[Records from a data collection]
++++++++++

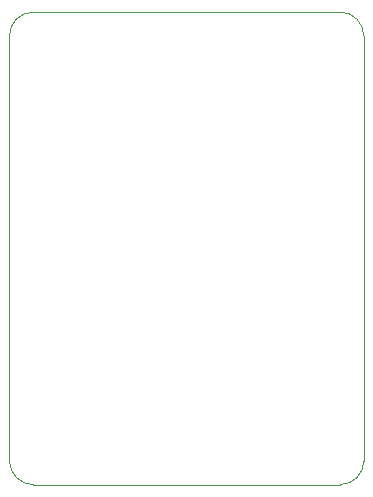
<source format=gbr>
%TF.GenerationSoftware,KiCad,Pcbnew,8.0.7*%
%TF.CreationDate,2025-03-28T18:01:28+01:00*%
%TF.ProjectId,StrainGauge,53747261-696e-4476-9175-67652e6b6963,rev?*%
%TF.SameCoordinates,Original*%
%TF.FileFunction,Profile,NP*%
%FSLAX46Y46*%
G04 Gerber Fmt 4.6, Leading zero omitted, Abs format (unit mm)*
G04 Created by KiCad (PCBNEW 8.0.7) date 2025-03-28 18:01:28*
%MOMM*%
%LPD*%
G01*
G04 APERTURE LIST*
%TA.AperFunction,Profile*%
%ADD10C,0.100000*%
%TD*%
G04 APERTURE END LIST*
D10*
X130000000Y-132000000D02*
G75*
G02*
X128000000Y-130000000I0J2000000D01*
G01*
X128000000Y-94000000D02*
X128000000Y-130000000D01*
X128000000Y-94000000D02*
G75*
G02*
X130000000Y-92000000I2000000J0D01*
G01*
X158000000Y-94000000D02*
X158000000Y-130000000D01*
X158000000Y-130000000D02*
G75*
G02*
X156000000Y-132000000I-2000000J0D01*
G01*
X156000000Y-92000000D02*
G75*
G02*
X158000000Y-94000000I0J-2000000D01*
G01*
X156000000Y-92000000D02*
X130000000Y-92000000D01*
X130000000Y-132000000D02*
X156000000Y-132000000D01*
M02*

</source>
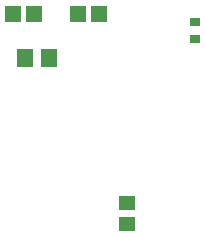
<source format=gtp>
%FSLAX25Y25*%
%MOIN*%
G70*
G01*
G75*
G04 Layer_Color=8421504*
%ADD10R,0.05512X0.04724*%
%ADD11R,0.05512X0.05512*%
%ADD12R,0.05512X0.05906*%
%ADD13R,0.03543X0.02756*%
%ADD14C,0.02500*%
%ADD15C,0.01000*%
%ADD16C,0.16000*%
%ADD17R,0.05906X0.05906*%
%ADD18C,0.05906*%
%ADD19C,0.05512*%
%ADD20R,0.05906X0.05906*%
%ADD21C,0.04724*%
%ADD22C,0.12992*%
%ADD23C,0.00787*%
%ADD24C,0.00984*%
%ADD25C,0.02362*%
%ADD26C,0.00098*%
%ADD27C,0.00098*%
D10*
X218000Y7957D02*
D03*
Y15043D02*
D03*
D11*
X187043Y78000D02*
D03*
X179957D02*
D03*
X208543D02*
D03*
X201457D02*
D03*
D12*
X191937Y63500D02*
D03*
X184063D02*
D03*
D13*
X240500Y69547D02*
D03*
Y75453D02*
D03*
M02*

</source>
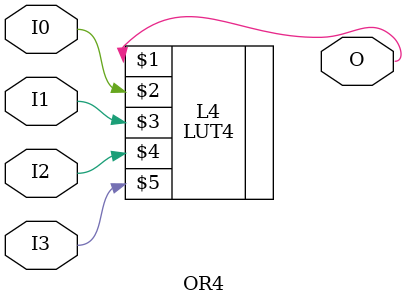
<source format=v>


`timescale  1 ps / 1 ps


module OR4 (O, I0, I1, I2, I3);

    output O;

    input  I0, I1, I2, I3;

    LUT4 #(.INIT(16'hFFFE)) L4 (O, I0, I1, I2, I3);

endmodule

</source>
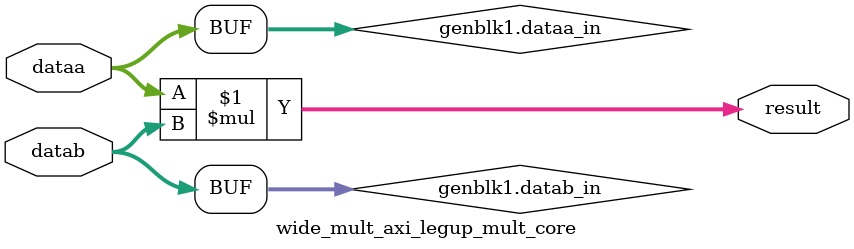
<source format=v>
`timescale 1ns / 1ns
module wide_mult_axi_legup_mult_core(
    dataa,
    datab,
    result  
);

parameter widtha = 32;
parameter widthb = 32;
parameter widthp = 64;
parameter representation = "UNSIGNED";

input [widtha-1:0] dataa;
input [widthb-1:0] datab;
output [widthp-1:0] result;

generate
if (representation == "UNSIGNED")
begin

    wire [widtha-1:0] dataa_in = dataa;
    wire [widthb-1:0] datab_in = datab;
    assign result = dataa_in * datab_in;

end else begin

    wire signed [widtha-1:0] dataa_in = dataa;
    wire signed [widthb-1:0] datab_in = datab;
    assign result = dataa_in * datab_in;

end
endgenerate

endmodule

</source>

++++++++++

Within the entries above, work out the number of lines that include the string "Profile" and give only that.

▶ _FINISHED EXERCISE_
2